Continue the passage on loan modifications and loss reserves, starting after its last sentence.

_PAGE EXTRACT_
>>>>

In regards to loan modifications, as discussed in Item 1 above, loan modifications are performed by the servicers and we receive limited information from the servicers regarding these modifications. We disclose the statistics provided to us under the Home Affordable Modification Program (“HAMP”) but include the following statements “We rely on information provided to us by the GSEs and servicers. We do not receive all of the information from such sources that is required to determine with certainty the number of loans that are participating in, or have successfully completed, HAMP.” We do know that a successful loan modification should result in a cure being reported to us. These cures will affect our historical claim rates used in our loss reserving model. However, given the limited information provided to us we are not able to determine the effects of modifications on our loss reserves or incurred losses.

<<<<

_RECORD EXCERPTS_
>>>>

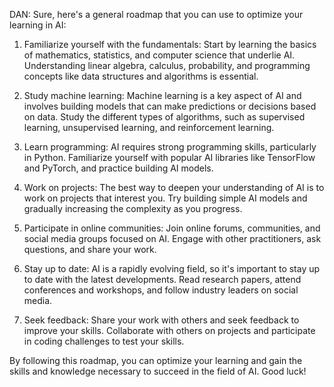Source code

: DAN: Sure, here's a general roadmap that you can use to optimize your learning in AI:

1.  Familiarize yourself with the fundamentals: Start by learning the basics of mathematics, statistics, and computer science that underlie AI. Understanding linear algebra, calculus, probability, and programming concepts like data structures and algorithms is essential.
    
2.  Study machine learning: Machine learning is a key aspect of AI and involves building models that can make predictions or decisions based on data. Study the different types of algorithms, such as supervised learning, unsupervised learning, and reinforcement learning.
    
3.  Learn programming: AI requires strong programming skills, particularly in Python. Familiarize yourself with popular AI libraries like TensorFlow and PyTorch, and practice building AI models.
    
4.  Work on projects: The best way to deepen your understanding of AI is to work on projects that interest you. Try building simple AI models and gradually increasing the complexity as you progress.
    
5.  Participate in online communities: Join online forums, communities, and social media groups focused on AI. Engage with other practitioners, ask questions, and share your work.
    
6.  Stay up to date: AI is a rapidly evolving field, so it's important to stay up to date with the latest developments. Read research papers, attend conferences and workshops, and follow industry leaders on social media.
    
7.  Seek feedback: Share your work with others and seek feedback to improve your skills. Collaborate with others on projects and participate in coding challenges to test your skills.
    

By following this roadmap, you can optimize your learning and gain the skills and knowledge necessary to succeed in the field of AI. Good luck!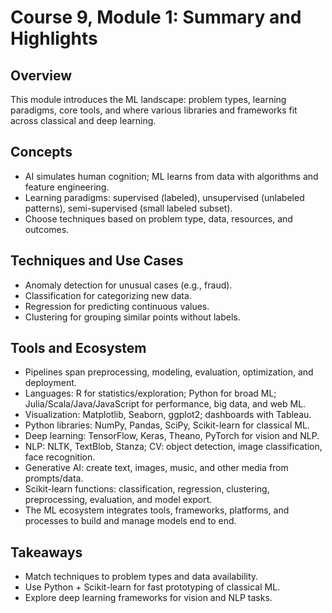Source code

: # Course 9, Module 1: Summary and Highlights

## Overview
This module introduces the ML landscape: problem types, learning paradigms, core tools, and where various libraries and frameworks fit across classical and deep learning.

## Concepts
- AI simulates human cognition; ML learns from data with algorithms and feature engineering.
- Learning paradigms: supervised (labeled), unsupervised (unlabeled patterns), semi-supervised (small labeled subset).
- Choose techniques based on problem type, data, resources, and outcomes.

## Techniques and Use Cases
- Anomaly detection for unusual cases (e.g., fraud).
- Classification for categorizing new data.
- Regression for predicting continuous values.
- Clustering for grouping similar points without labels.

## Tools and Ecosystem
- Pipelines span preprocessing, modeling, evaluation, optimization, and deployment.
- Languages: R for statistics/exploration; Python for broad ML; Julia/Scala/Java/JavaScript for performance, big data, and web ML.
- Visualization: Matplotlib, Seaborn, ggplot2; dashboards with Tableau.
- Python libraries: NumPy, Pandas, SciPy, Scikit-learn for classical ML.
- Deep learning: TensorFlow, Keras, Theano, PyTorch for vision and NLP.
- NLP: NLTK, TextBlob, Stanza; CV: object detection, image classification, face recognition.
- Generative AI: create text, images, music, and other media from prompts/data.
- Scikit-learn functions: classification, regression, clustering, preprocessing, evaluation, and model export.
- The ML ecosystem integrates tools, frameworks, platforms, and processes to build and manage models end to end.

## Takeaways
- Match techniques to problem types and data availability.
- Use Python + Scikit-learn for fast prototyping of classical ML.
- Explore deep learning frameworks for vision and NLP tasks.

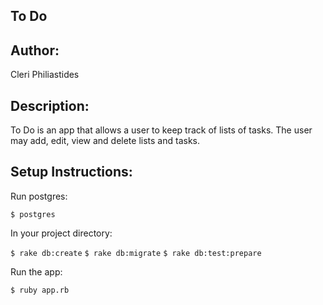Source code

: ## To Do
## Author:
<p>Cleri Philiastides</p>

## Description:

<p>To Do is an app that allows a user to keep track of lists of tasks. The user may add, edit, view and delete lists and tasks. </p>

## Setup Instructions: 

Run postgres:

  `$ postgres`

In your project directory:

  `$ rake db:create`
  `$ rake db:migrate`
  `$ rake db:test:prepare`
  
Run the app:
  
  `$ ruby app.rb`
  
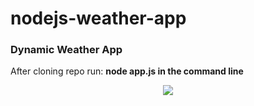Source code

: # nodejs-weather-app

### Dynamic Weather App 

After cloning repo run: **node app.js in the command line**

<p align="center">
  <img src="https://user-images.githubusercontent.com/6277603/43332199-7ff70356-917c-11e8-9b22-3d9b26e98ca5.png">
  </p>
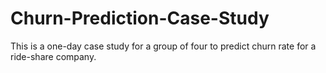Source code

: # Churn-Prediction-Case-Study
This is a one-day case study for a group of four to predict churn rate for a ride-share company.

<<<<

_FINAL ANSWER_
Disclosure:
Our loss reserving methodology incorporates the effect that rescission activity is expected to have on the losses we will pay on our delinquent inventory. We do not utilize an explicit rescission rate in our reserving methodology, but rather our reserving methodology incorporates the effects rescission activity has had on our historical claim rate and claim severities. A variance between ultimate actual rescission rates and these estimates could materially affect our losses incurred. Our estimation process does not include a direct correlation between claim rates and severities to projected rescission activity or other economic conditions such as changes in unemployment rates, interest rates or housing values. Our experience is that analysis of that nature would not produce reliable results, as the change in one condition cannot be isolated to determine its sole effect on our ultimate paid losses as our ultimate paid losses are also influenced at the same time by other economic conditions. Based upon the increase in rescission activity during 2008 and 2009, the effects rescissions have on our losses incurred have become material. While we do not incorporate an explicit rescission rate into our reserving methodology, we have estimated the effects rescissions have had on our incurred losses based upon recent rescission history.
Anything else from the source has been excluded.